* What you need to do: Although the records contain pictures, none belong in the copy: restate word for word only the lines from the one with "X161798000Y-119634000D03*" through the one with "assign f2 = d1;", both included.

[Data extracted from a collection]

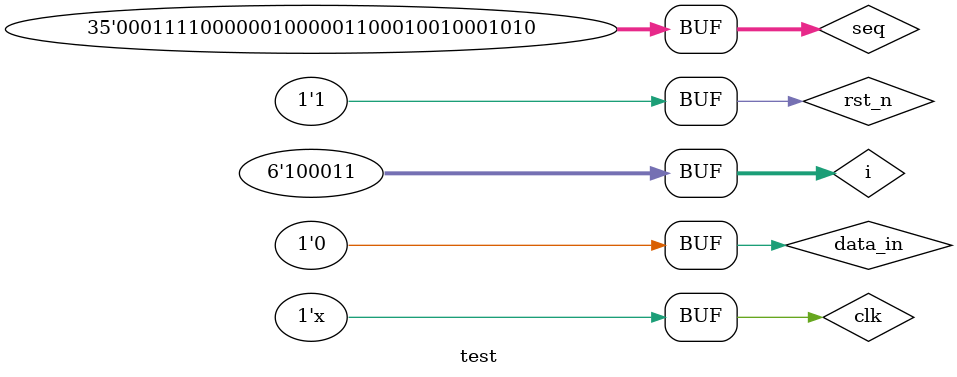
<source format=v>
/************************************************************
//VLSI_Final_LAB
//Function:(7,4) Cyclic code codec
//g(x)=1+x+x^3
//Version:1.0
//module:test
*************************************************************/

`timescale 1ns/1ns
module test();
    reg clk;
    reg rst_n;
    reg data_in;
    wire data_out;
    reg [34:0] seq = 35'b0001111_0000001_0000011_0001001_0001010;
    reg [5:0] i;

    Encoder1 test(
        .clk(clk),
        .rst_n(rst_n),
        .data_in(data_in),
        .data_out(data_out)
    );

    initial begin
        #5 clk = 1'd1;
        #1 rst_n =1'd1;
        #4 rst_n = 1'd0;
        #10 rst_n = 1'd1;
        data_in = seq[0];
        for(i=1;i<35;i=i+1) begin
            #10 data_in = seq[i];
        end
    end
    always #5 clk = ~clk;

endmodule

</source>
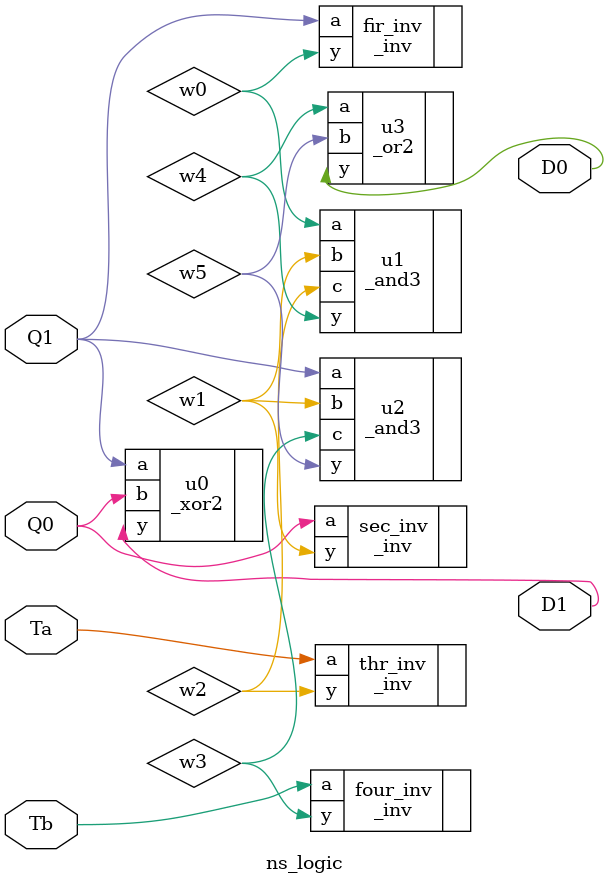
<source format=v>
module ns_logic (Ta, Tb, Q1, Q0, D1, D0); //module name is ns_logic, next state logic

	input Ta, Tb, Q1, Q0; //input 1bit
	output D1, D0;// output 1bit 
	
	wire w0,w1,w2,w3,w4,w5; // using 1bit wire
	
	// inverter module use to compute Q1'Q0'Ta'Tb'
	_inv fir_inv(.a(Q1), .y(w0));
	_inv sec_inv(.a(Q0), .y(w1));
	_inv thr_inv(.a(Ta), .y(w2));
	_inv four_inv(.a(Tb),.y(w3));
	//use _xor2 module, make D1
	_xor2 u0(.a(Q1), .b(Q0), .y(D1));
	//make D0, use and3 2, or2 1
	_and3 u1(.a(w0), .b(w1), .c(w2), .y(w4));
	_and3 u2(.a(Q1), .b(w1), .c(w3), .y(w5));
	_or2 u3(.a(w4), .b(w5), .y(D0));
	
endmodule 

	
</source>
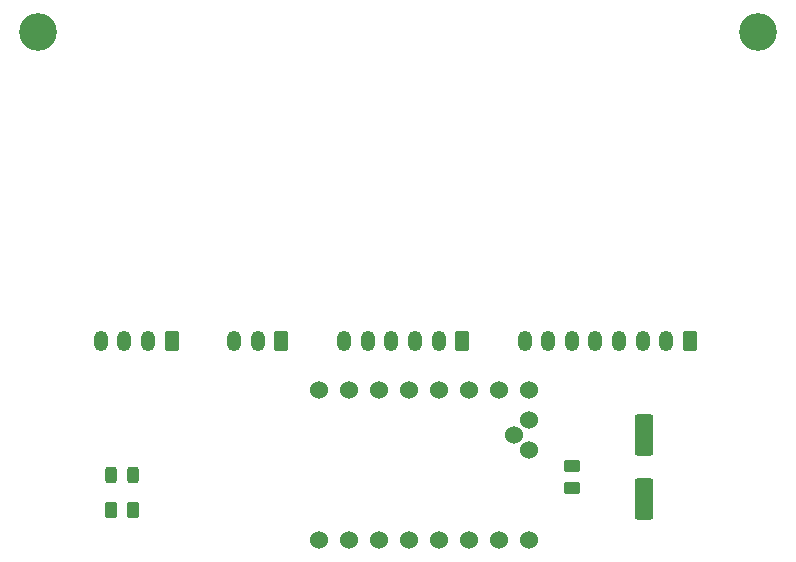
<source format=gbr>
%TF.GenerationSoftware,KiCad,Pcbnew,9.0.7*%
%TF.CreationDate,2026-02-21T16:48:54+00:00*%
%TF.ProjectId,z-axis-addon,7a2d6178-6973-42d6-9164-646f6e2e6b69,A*%
%TF.SameCoordinates,Original*%
%TF.FileFunction,Soldermask,Top*%
%TF.FilePolarity,Negative*%
%FSLAX46Y46*%
G04 Gerber Fmt 4.6, Leading zero omitted, Abs format (unit mm)*
G04 Created by KiCad (PCBNEW 9.0.7) date 2026-02-21 16:48:54*
%MOMM*%
%LPD*%
G01*
G04 APERTURE LIST*
G04 Aperture macros list*
%AMRoundRect*
0 Rectangle with rounded corners*
0 $1 Rounding radius*
0 $2 $3 $4 $5 $6 $7 $8 $9 X,Y pos of 4 corners*
0 Add a 4 corners polygon primitive as box body*
4,1,4,$2,$3,$4,$5,$6,$7,$8,$9,$2,$3,0*
0 Add four circle primitives for the rounded corners*
1,1,$1+$1,$2,$3*
1,1,$1+$1,$4,$5*
1,1,$1+$1,$6,$7*
1,1,$1+$1,$8,$9*
0 Add four rect primitives between the rounded corners*
20,1,$1+$1,$2,$3,$4,$5,0*
20,1,$1+$1,$4,$5,$6,$7,0*
20,1,$1+$1,$6,$7,$8,$9,0*
20,1,$1+$1,$8,$9,$2,$3,0*%
G04 Aperture macros list end*
%ADD10C,3.200000*%
%ADD11RoundRect,0.250000X-0.262500X-0.450000X0.262500X-0.450000X0.262500X0.450000X-0.262500X0.450000X0*%
%ADD12RoundRect,0.243750X-0.243750X-0.456250X0.243750X-0.456250X0.243750X0.456250X-0.243750X0.456250X0*%
%ADD13RoundRect,0.250000X0.350000X0.625000X-0.350000X0.625000X-0.350000X-0.625000X0.350000X-0.625000X0*%
%ADD14O,1.200000X1.750000*%
%ADD15RoundRect,0.250000X0.550000X-1.500000X0.550000X1.500000X-0.550000X1.500000X-0.550000X-1.500000X0*%
%ADD16C,1.524000*%
%ADD17RoundRect,0.250000X0.450000X-0.262500X0.450000X0.262500X-0.450000X0.262500X-0.450000X-0.262500X0*%
G04 APERTURE END LIST*
D10*
%TO.C,H4*%
X156464000Y-93472000D03*
%TD*%
%TO.C,H3*%
X217424000Y-93472000D03*
%TD*%
D11*
%TO.C,R2*%
X162672000Y-133932000D03*
X164497000Y-133932000D03*
%TD*%
D12*
%TO.C,D1*%
X162687000Y-130937000D03*
X164562000Y-130937000D03*
%TD*%
D13*
%TO.C,J2*%
X211676000Y-119634000D03*
D14*
X209676000Y-119634000D03*
X207676000Y-119634000D03*
X205676000Y-119634000D03*
X203676000Y-119634000D03*
X201676000Y-119634000D03*
X199676000Y-119634000D03*
X197676000Y-119634000D03*
%TD*%
D15*
%TO.C,C1*%
X207772000Y-127602000D03*
X207772000Y-133002000D03*
%TD*%
D16*
%TO.C,U1*%
X196780400Y-127556600D03*
X198050400Y-128826600D03*
X198050400Y-126286600D03*
X198050400Y-136446600D03*
X195510400Y-136446600D03*
X192970400Y-136446600D03*
X190430400Y-136446600D03*
X187890400Y-136446600D03*
X185350400Y-136446600D03*
X182810400Y-136446600D03*
X180270400Y-136446600D03*
X180270400Y-123746600D03*
X182810400Y-123746600D03*
X185350400Y-123746600D03*
X187890400Y-123746600D03*
X190430400Y-123746600D03*
X192970400Y-123746600D03*
X195510400Y-123746600D03*
X198050400Y-123746600D03*
%TD*%
D13*
%TO.C,J3*%
X177085000Y-119634000D03*
D14*
X175085000Y-119634000D03*
X173085000Y-119634000D03*
%TD*%
D13*
%TO.C,J4*%
X167798000Y-119634000D03*
D14*
X165798000Y-119634000D03*
X163798000Y-119634000D03*
X161798000Y-119634000D03*
%TD*%
D17*
%TO.C,R1*%
X201676000Y-132080000D03*
X201676000Y-130255000D03*
%TD*%
D13*
%TO.C,J1*%
X192404000Y-119634000D03*
D14*
X190404000Y-119634000D03*
X188404000Y-119634000D03*
X186404000Y-119634000D03*
X184404000Y-119634000D03*
X182404000Y-119634000D03*
%TD*%
M02*

</source>
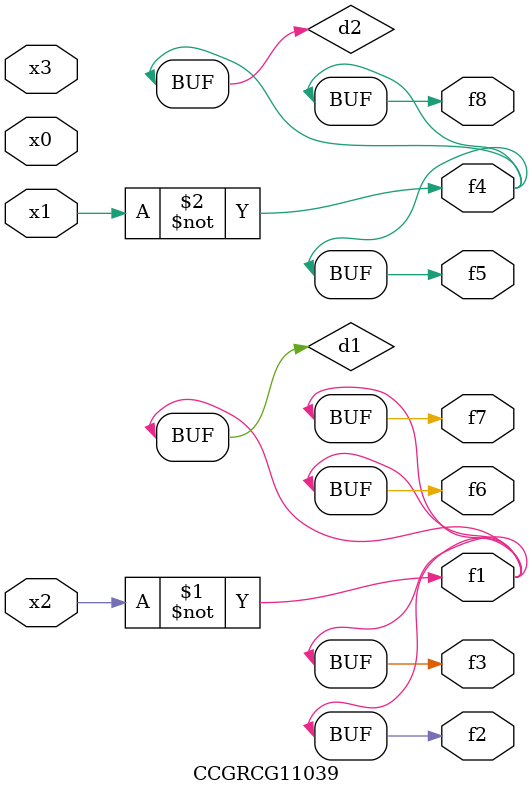
<source format=v>
module CCGRCG11039(
	input x0, x1, x2, x3,
	output f1, f2, f3, f4, f5, f6, f7, f8
);

	wire d1, d2;

	xnor (d1, x2);
	not (d2, x1);
	assign f1 = d1;
	assign f2 = d1;
	assign f3 = d1;
	assign f4 = d2;
	assign f5 = d2;
	assign f6 = d1;
	assign f7 = d1;
	assign f8 = d2;
endmodule

</source>
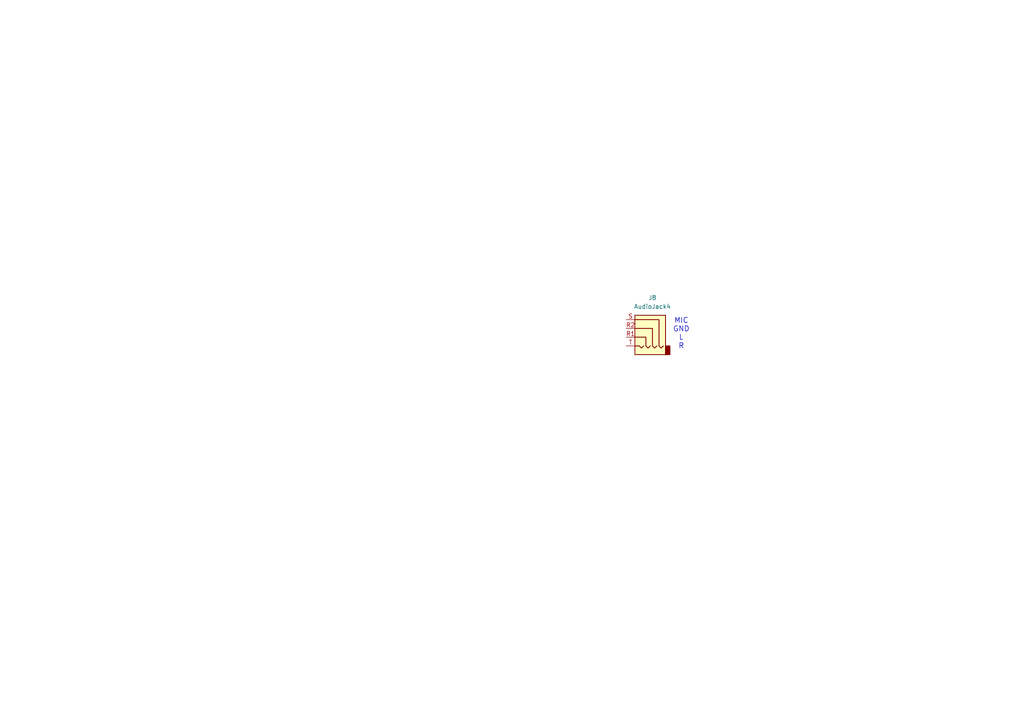
<source format=kicad_sch>
(kicad_sch
	(version 20250114)
	(generator "eeschema")
	(generator_version "9.0")
	(uuid "2300bbd0-0400-49f1-a364-43bddb3a863d")
	(paper "A4")
	
	(text "MIC\nGND\nL\nR"
		(exclude_from_sim no)
		(at 197.612 96.774 0)
		(effects
			(font
				(size 1.524 1.524)
			)
		)
		(uuid "57b9b6ba-2ef3-4d1d-a4b5-c7b7574f5f7d")
	)
	(symbol
		(lib_id "Connector_Audio:AudioJack4")
		(at 186.69 95.25 0)
		(mirror y)
		(unit 1)
		(exclude_from_sim no)
		(in_bom yes)
		(on_board yes)
		(dnp no)
		(uuid "906ff384-0491-46da-be1d-3bebe107294f")
		(property "Reference" "J8"
			(at 189.23 86.36 0)
			(effects
				(font
					(size 1.27 1.27)
				)
			)
		)
		(property "Value" "AudioJack4"
			(at 189.23 88.9 0)
			(effects
				(font
					(size 1.27 1.27)
				)
			)
		)
		(property "Footprint" ""
			(at 186.69 95.25 0)
			(effects
				(font
					(size 1.27 1.27)
				)
				(hide yes)
			)
		)
		(property "Datasheet" "~"
			(at 186.69 95.25 0)
			(effects
				(font
					(size 1.27 1.27)
				)
				(hide yes)
			)
		)
		(property "Description" "Audio Jack, 4 Poles (TRRS)"
			(at 186.69 95.25 0)
			(effects
				(font
					(size 1.27 1.27)
				)
				(hide yes)
			)
		)
		(pin "S"
			(uuid "0756173c-7d45-41f4-bc5e-4c5b767cb843")
		)
		(pin "R2"
			(uuid "3f426683-1655-4021-94f0-7b3e4b657873")
		)
		(pin "R1"
			(uuid "d189dc66-80fd-44fc-b6f1-90b6e275833d")
		)
		(pin "T"
			(uuid "773097cf-38e6-4fad-8341-541a544f171e")
		)
		(instances
			(project "Telemetry-Logging-Board"
				(path "/5c64cdbc-39cd-49c8-9a12-12e4867a5d0b/0d9b0337-e460-4e79-9ba1-c2085a495d38"
					(reference "J8")
					(unit 1)
				)
			)
		)
	)
)

</source>
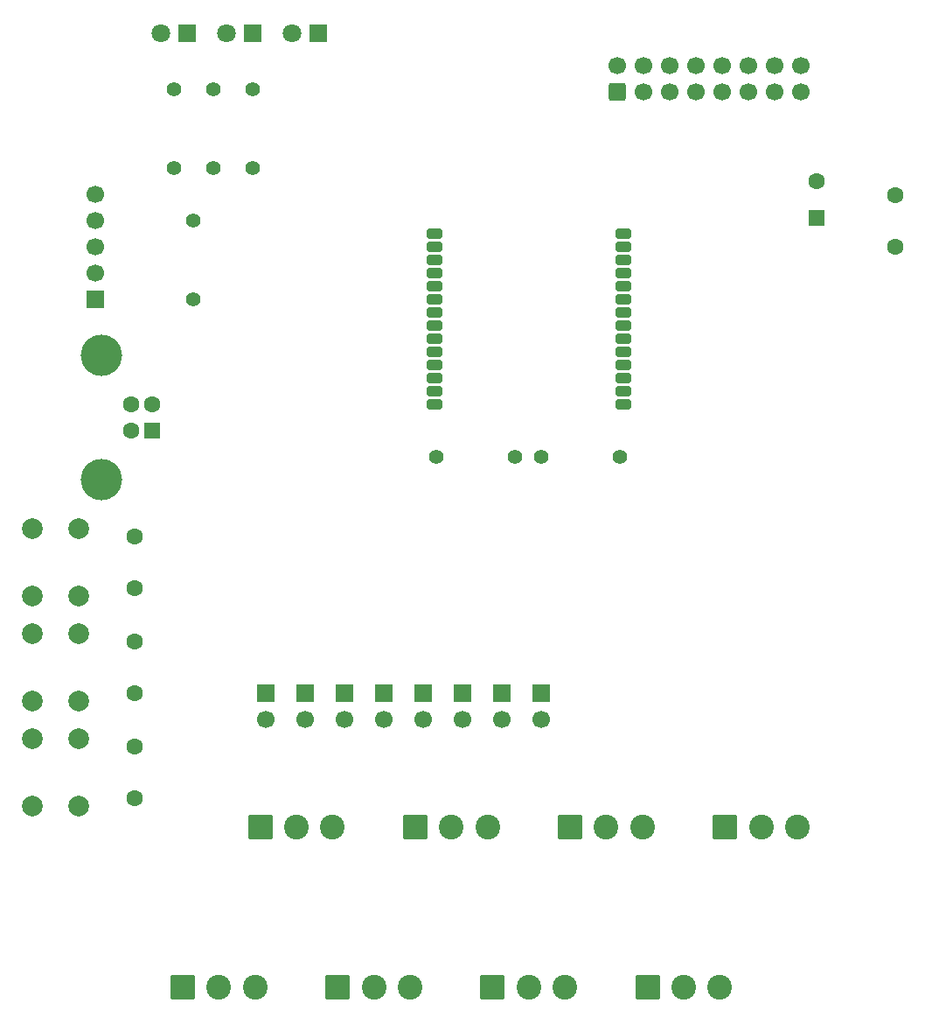
<source format=gbr>
%TF.GenerationSoftware,KiCad,Pcbnew,9.0.7*%
%TF.CreationDate,2026-02-03T14:27:30+01:00*%
%TF.ProjectId,lokho2-esp32c6,6c6f6b68-6f32-42d6-9573-70333263362e,rev?*%
%TF.SameCoordinates,Original*%
%TF.FileFunction,Soldermask,Bot*%
%TF.FilePolarity,Negative*%
%FSLAX46Y46*%
G04 Gerber Fmt 4.6, Leading zero omitted, Abs format (unit mm)*
G04 Created by KiCad (PCBNEW 9.0.7) date 2026-02-03 14:27:30*
%MOMM*%
%LPD*%
G01*
G04 APERTURE LIST*
G04 Aperture macros list*
%AMRoundRect*
0 Rectangle with rounded corners*
0 $1 Rounding radius*
0 $2 $3 $4 $5 $6 $7 $8 $9 X,Y pos of 4 corners*
0 Add a 4 corners polygon primitive as box body*
4,1,4,$2,$3,$4,$5,$6,$7,$8,$9,$2,$3,0*
0 Add four circle primitives for the rounded corners*
1,1,$1+$1,$2,$3*
1,1,$1+$1,$4,$5*
1,1,$1+$1,$6,$7*
1,1,$1+$1,$8,$9*
0 Add four rect primitives between the rounded corners*
20,1,$1+$1,$2,$3,$4,$5,0*
20,1,$1+$1,$4,$5,$6,$7,0*
20,1,$1+$1,$6,$7,$8,$9,0*
20,1,$1+$1,$8,$9,$2,$3,0*%
G04 Aperture macros list end*
%ADD10R,1.700000X1.700000*%
%ADD11C,1.700000*%
%ADD12RoundRect,0.250000X0.600000X-0.600000X0.600000X0.600000X-0.600000X0.600000X-0.600000X-0.600000X0*%
%ADD13C,2.000000*%
%ADD14RoundRect,0.250001X-0.949999X-0.949999X0.949999X-0.949999X0.949999X0.949999X-0.949999X0.949999X0*%
%ADD15C,2.400000*%
%ADD16C,1.400000*%
%ADD17C,1.600000*%
%ADD18RoundRect,0.250000X-0.500000X-0.250000X0.500000X-0.250000X0.500000X0.250000X-0.500000X0.250000X0*%
%ADD19RoundRect,0.250000X0.500000X0.250000X-0.500000X0.250000X-0.500000X-0.250000X0.500000X-0.250000X0*%
%ADD20R,1.800000X1.800000*%
%ADD21C,1.800000*%
%ADD22R,1.600000X1.600000*%
%ADD23C,4.000000*%
%ADD24RoundRect,0.250000X0.550000X-0.550000X0.550000X0.550000X-0.550000X0.550000X-0.550000X-0.550000X0*%
G04 APERTURE END LIST*
D10*
%TO.C,J7*%
X138430000Y-116840000D03*
D11*
X138430000Y-119380000D03*
%TD*%
D10*
%TO.C,J6*%
X134620000Y-116840000D03*
D11*
X134620000Y-119380000D03*
%TD*%
D12*
%TO.C,SPI1*%
X161110000Y-58697500D03*
D11*
X161110000Y-56157500D03*
X163650000Y-58697500D03*
X163650000Y-56157500D03*
X166190000Y-58697500D03*
X166190000Y-56157500D03*
X168730000Y-58697500D03*
X168730000Y-56157500D03*
X171270000Y-58697500D03*
X171270000Y-56157500D03*
X173810000Y-58697500D03*
X173810000Y-56157500D03*
X176350000Y-58697500D03*
X176350000Y-56157500D03*
X178890000Y-58697500D03*
X178890000Y-56157500D03*
%TD*%
D13*
%TO.C,SW2*%
X104430000Y-117550000D03*
X104430000Y-111050000D03*
X108930000Y-117550000D03*
X108930000Y-111050000D03*
%TD*%
D14*
%TO.C,J16*%
X149000000Y-145267500D03*
D15*
X152500000Y-145267500D03*
X156000000Y-145267500D03*
%TD*%
D16*
%TO.C,R4*%
X153670000Y-93980000D03*
X161290000Y-93980000D03*
%TD*%
D10*
%TO.C,J9*%
X146050000Y-116840000D03*
D11*
X146050000Y-119380000D03*
%TD*%
D17*
%TO.C,C7*%
X187960000Y-73620000D03*
X187960000Y-68620000D03*
%TD*%
D18*
%TO.C,U2*%
X143400000Y-72400000D03*
X143400000Y-73670000D03*
X143400000Y-74935000D03*
X143400000Y-76205000D03*
X143400000Y-77475000D03*
X143400000Y-78745000D03*
X143400000Y-80015000D03*
X143400000Y-81285000D03*
X143400000Y-82555000D03*
X143400000Y-83825000D03*
X143400000Y-85095000D03*
X143400000Y-86365000D03*
X143400000Y-87635000D03*
X143400000Y-88905000D03*
D19*
X161680000Y-88905000D03*
X161680000Y-87635000D03*
X161680000Y-86370000D03*
X161680000Y-85100000D03*
X161680000Y-83830000D03*
X161680000Y-82560000D03*
X161680000Y-81290000D03*
X161680000Y-80020000D03*
X161680000Y-78750000D03*
X161680000Y-77480000D03*
X161680000Y-76210000D03*
X161680000Y-74940000D03*
X161680000Y-73670000D03*
X161680000Y-72400000D03*
%TD*%
D16*
%TO.C,R5*%
X120015000Y-78740000D03*
X120015000Y-71120000D03*
%TD*%
D20*
%TO.C,D1*%
X119380000Y-53000000D03*
D21*
X116840000Y-53000000D03*
%TD*%
D17*
%TO.C,C3*%
X114300000Y-126960000D03*
X114300000Y-121960000D03*
%TD*%
D20*
%TO.C,D3*%
X132080000Y-53000000D03*
D21*
X129540000Y-53000000D03*
%TD*%
D16*
%TO.C,R1*%
X118110000Y-66040000D03*
X118110000Y-58420000D03*
%TD*%
D14*
%TO.C,J12*%
X119000000Y-145267500D03*
D15*
X122500000Y-145267500D03*
X126000000Y-145267500D03*
%TD*%
D13*
%TO.C,SW1*%
X104430000Y-107390000D03*
X104430000Y-100890000D03*
X108930000Y-107390000D03*
X108930000Y-100890000D03*
%TD*%
D17*
%TO.C,C2*%
X114300000Y-116800000D03*
X114300000Y-111800000D03*
%TD*%
D22*
%TO.C,J3*%
X116007500Y-91420000D03*
D17*
X116007500Y-88920000D03*
X114007500Y-88920000D03*
X114007500Y-91420000D03*
D23*
X111147500Y-96170000D03*
X111147500Y-84170000D03*
%TD*%
D16*
%TO.C,R6*%
X125730000Y-66040000D03*
X125730000Y-58420000D03*
%TD*%
D10*
%TO.C,J1*%
X110490000Y-78740000D03*
D11*
X110490000Y-76200000D03*
X110490000Y-73660000D03*
X110490000Y-71120000D03*
X110490000Y-68580000D03*
%TD*%
D14*
%TO.C,J14*%
X134000000Y-145267500D03*
D15*
X137500000Y-145267500D03*
X141000000Y-145267500D03*
%TD*%
D24*
%TO.C,C6*%
X180340000Y-70810000D03*
D17*
X180340000Y-67310000D03*
%TD*%
D14*
%TO.C,J13*%
X126500000Y-129767500D03*
D15*
X130000000Y-129767500D03*
X133500000Y-129767500D03*
%TD*%
D14*
%TO.C,J19*%
X171500000Y-129767500D03*
D15*
X175000000Y-129767500D03*
X178500000Y-129767500D03*
%TD*%
D10*
%TO.C,J10*%
X149860000Y-116840000D03*
D11*
X149860000Y-119380000D03*
%TD*%
D10*
%TO.C,J11*%
X153670000Y-116840000D03*
D11*
X153670000Y-119380000D03*
%TD*%
D14*
%TO.C,J15*%
X141500000Y-129767500D03*
D15*
X145000000Y-129767500D03*
X148500000Y-129767500D03*
%TD*%
D13*
%TO.C,SW3*%
X104430000Y-127710000D03*
X104430000Y-121210000D03*
X108930000Y-127710000D03*
X108930000Y-121210000D03*
%TD*%
D10*
%TO.C,J4*%
X127000000Y-116840000D03*
D11*
X127000000Y-119380000D03*
%TD*%
D17*
%TO.C,C1*%
X114300000Y-106640000D03*
X114300000Y-101640000D03*
%TD*%
D16*
%TO.C,R3*%
X143510000Y-93980000D03*
X151130000Y-93980000D03*
%TD*%
D10*
%TO.C,J8*%
X142240000Y-116840000D03*
D11*
X142240000Y-119380000D03*
%TD*%
D10*
%TO.C,J5*%
X130810000Y-116840000D03*
D11*
X130810000Y-119380000D03*
%TD*%
D20*
%TO.C,D2*%
X125730000Y-53000000D03*
D21*
X123190000Y-53000000D03*
%TD*%
D14*
%TO.C,J17*%
X156500000Y-129767500D03*
D15*
X160000000Y-129767500D03*
X163500000Y-129767500D03*
%TD*%
D16*
%TO.C,R2*%
X121920000Y-66040000D03*
X121920000Y-58420000D03*
%TD*%
D14*
%TO.C,J18*%
X164000000Y-145267500D03*
D15*
X167500000Y-145267500D03*
X171000000Y-145267500D03*
%TD*%
M02*

</source>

* Response to this task:
X161798000Y-119634000D03*
%TD*%
D17*
%TO.C,R1*%
X201676000Y-132080000D03*
X201676000Y-130255000D03*
%TD*%
D13*
%TO.C,J1*%
X192404000Y-119634000D03*
D14*
X190404000Y-119634000D03*
X188404000Y-119634000D03*
X186404000Y-119634000D03*
X184404000Y-119634000D03*
X182404000Y-119634000D03*
%TD*%
M02*

</source>
<source format=v>
module CCGRCG11039(
	input x0, x1, x2, x3,
	output f1, f2, f3, f4, f5, f6, f7, f8
);

	wire d1, d2;

	xnor (d1, x2);
	not (d2, x1);
	assign f1 = d1;
	assign f2 = d1;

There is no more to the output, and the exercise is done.